§ INPUT DATA:

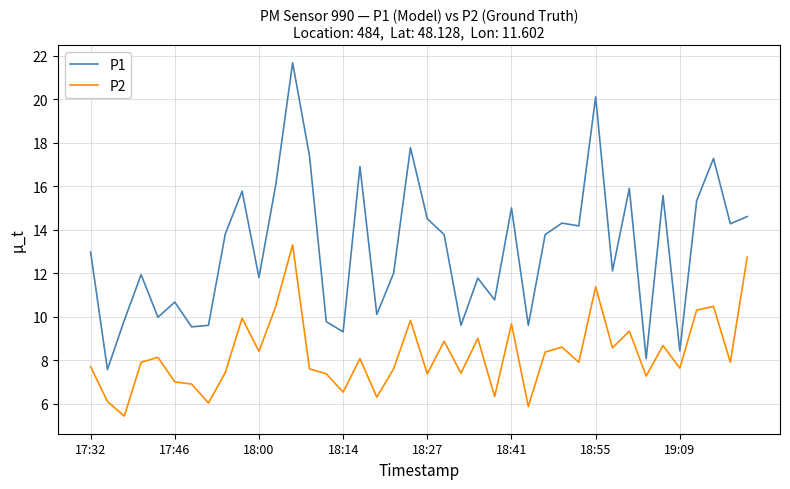

True or false: P1 and P2 intersect in this chart.

False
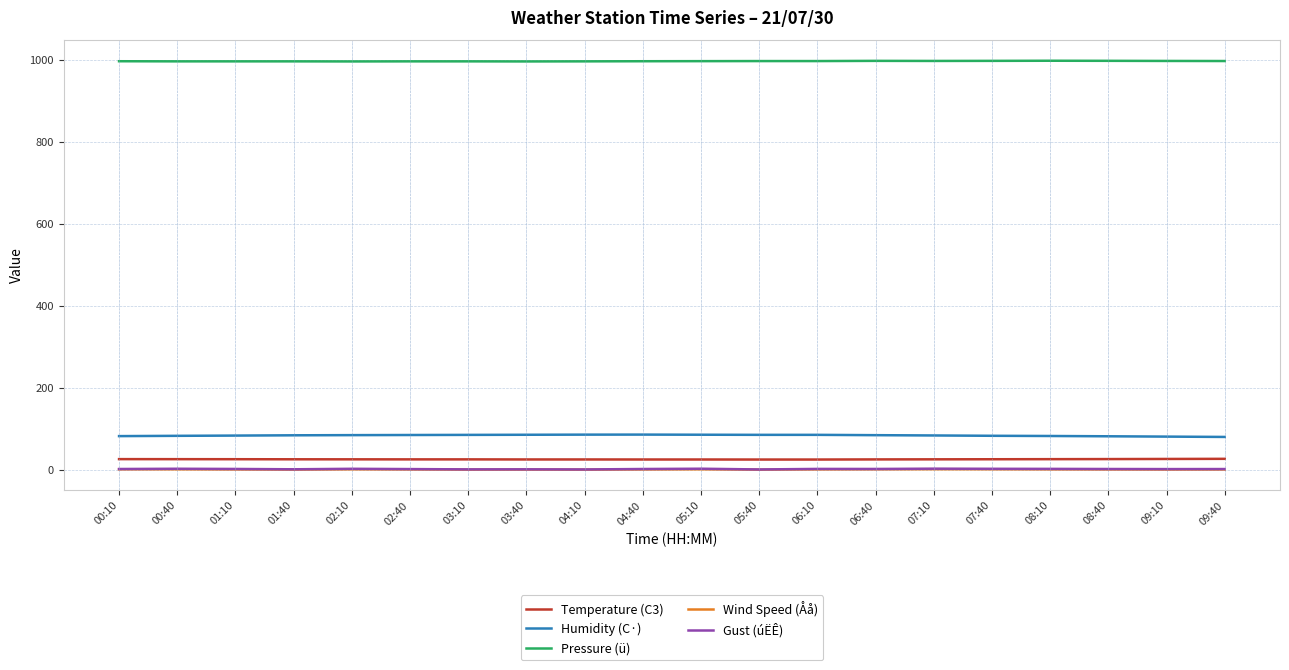

The value of Pressure (ü) at 03:10 is 996.0. True or false?

True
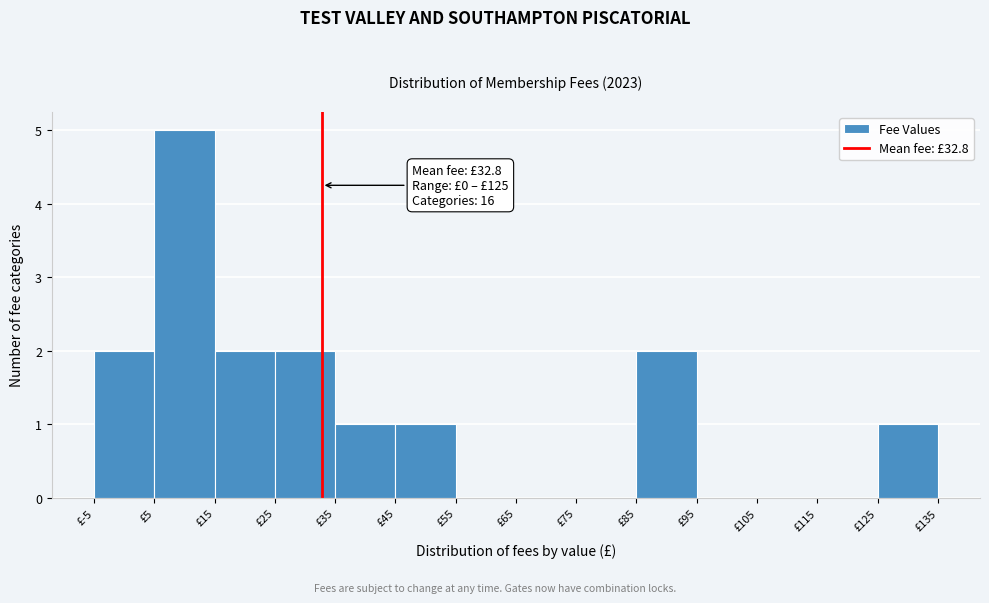

Over which range of the x-axis is the bar tallest?

5 to 15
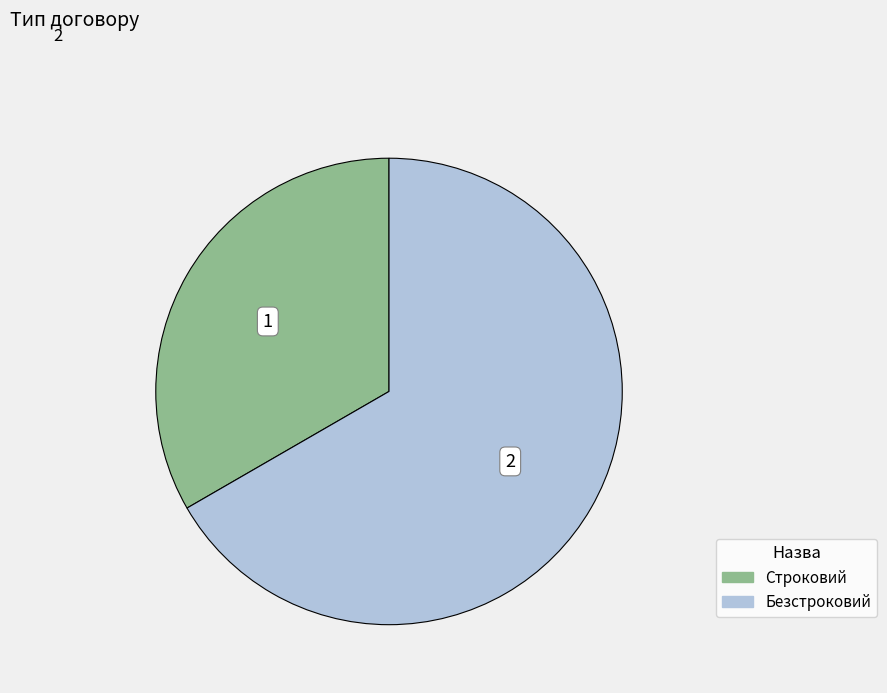

Which has a higher value, Строковий or Безстроковий?

Безстроковий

§ TO DO: Give back the listing above word for word, without the pictures.

§ RESPONSE:
True or false: P1 and P2 intersect in this chart.

False

The value of Pressure (ü) at 03:10 is 996.0. True or false?

True

Over which range of the x-axis is the bar tallest?

5 to 15

Which has a higher value, Строковий or Безстроковий?

Безстроковий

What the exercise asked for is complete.